Admitted Discipline Violations

Summary of Facts and Determination


Penticton, BC

Called to the bar: May 14, 1976

Ceased membership for non-payment of fees: January 1, 2016

Hearing on facts and determination: February 17, 2016 (2016 LSBC 18)

Panel: Martin Finch, QC, chair, Dan Goodleaf and Bruce LeRose, QC

Decision issued: May 30, 2016

Counsel: Kieron Grady for the Law Society; no one for Charles Louis Albas



In October 2005 Charles Louis Albas arranged with T Ltd. to borrow $485,000 through a numbered company owned by Albas, to finance the subdivision of a property in Langley. At the time, the principal of T Ltd. believed Albas had already bought the property through his numbered company and needed the money to finance the subdivision.

In 2006 Albas needed more money to complete the subdivision, and he obtained a loan, through his numbered company, in the amount of $300,000 from AV and JV.

In 2008 T Ltd. filed a petition in foreclosure against Albas, his numbered company, AV and JV and two other respondents. An order of foreclosure was granted, including a judgment in favour of T Ltd. against Albas and his numbered company for $506,373.93.

In March 2009 AV and JV were granted conduct of sale as second mortgagee and, through their counsel, JJ, they filed an application for an order approving a sale of the property at a price of $495,000.

Albas contacted NA, who had been involved in earlier attempts to sell the property, saying unless NA brought forward a buyer at a better price, the property was likely to be sold at a loss.

NA faxed Albas an offer from RS dated August 20, 2009, at a price of $950,000. Albas noted that the offer was not in a form that could be approved by the court, so he made some notations and faxed it back to NA.

On August 21, 2009, Albas filed a response opposing AV and JV’s application for an order approving the sale. Early in the morning of August 27, the date set for the hearing of the application, Albas received an offer for the sale of the property for $950,000 to RS, through RS’s nominee corporation, a division of M Ltd. Albas filed an application for an order approving the RS offer, and the court approved the offer.

That same day, Albas ordered a company search on M Ltd. because he had been unable to reach RS and he wanted to make sure the offer was real. He found that M Ltd. had been dissolved on April 9, 2007 for failure to make required filings.
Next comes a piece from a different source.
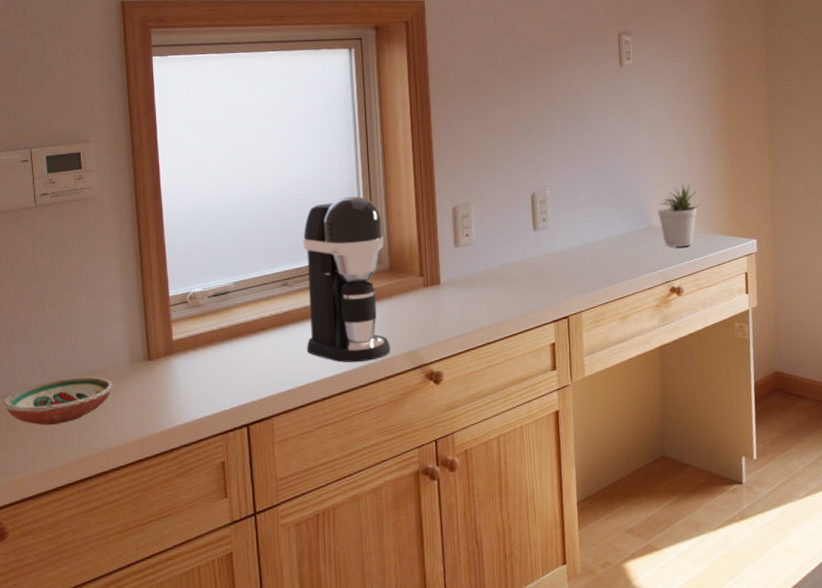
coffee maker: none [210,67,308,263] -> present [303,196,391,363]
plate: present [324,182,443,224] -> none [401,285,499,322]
Albas did not disclose the result of the M Ltd. corporate search to any other parties in the T Ltd. foreclosure and took no steps to return the matter to court or to advise the court of the result of the company search.

The RS offer that had been approved by the court required a deposit of $20,000 within 72 hours of acceptance and, although that deposit was never paid, Albas continued to maintain that the sale to RS would close.
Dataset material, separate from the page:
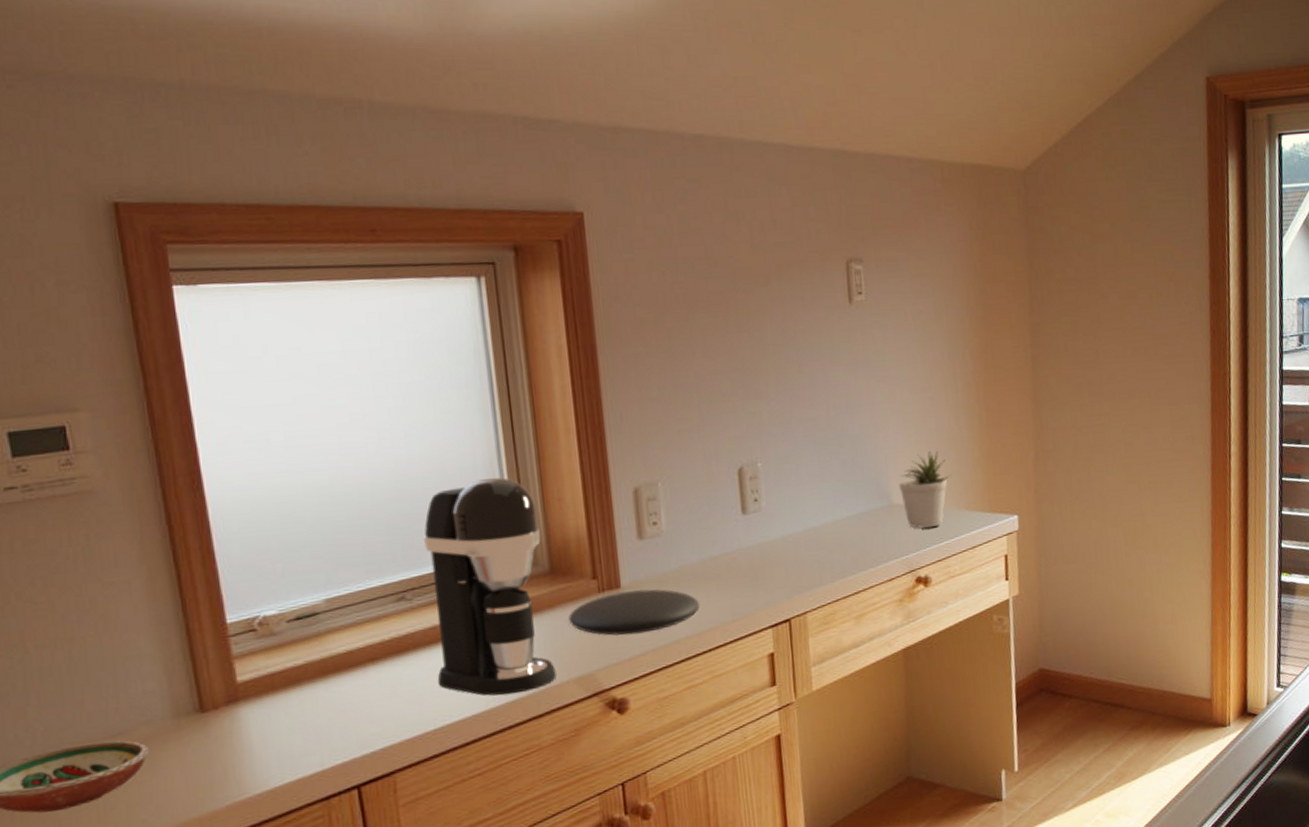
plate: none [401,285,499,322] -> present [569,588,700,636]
On December 18, 2009, AV and JV initiated foreclosure proceedings against Albas and his numbered company, and on January 28, 2010 an order was pronounced, including judgment against Albas and his numbered company in the amount of $402,698.92.

On January 28, 2010, conduct of sale was granted to T Ltd. in the T Ltd. foreclosure, and on April 19, 2012, on the application of T Ltd., the court approved the sale of the property at a price of $585,000. The sale completed, leaving a shortfall of over $100,000 on the T Ltd. debt.

On November 15, 2012, a certificate of costs was entered in the T Ltd. foreclosure against Albas and his numbered company for $16,739.15.

Albas failed to satisfy the judgments ordered against him pursuant to the August 28, 2008 and January 28, 2010 foreclosure orders and failed to tell the Law Society how he proposed to satisfy such judgments.

Albas further failed to satisfy the Certificate of Costs and failed to notify the Law Society of the circumstances of the unsatisfied monetary judgments against him and his proposal for satisfying them.


The panel found Albas guilty of professional misconduct with respect to all eight allegations in the citation, including:

  • two counts of borrowing money from clients;
  • two counts of providing legal services to clients when he had a direct or indirect financial interest in the subject matter of the legal services;
  • failing to disclose material facts in a notice of motion and supporting affidavit;
  • failing to disclose material facts and correct the record concerning an application in foreclosure proceedings;
  • misleading opposing counsel; and
  • failing to notify the Law Society of three unsatisfied judgements.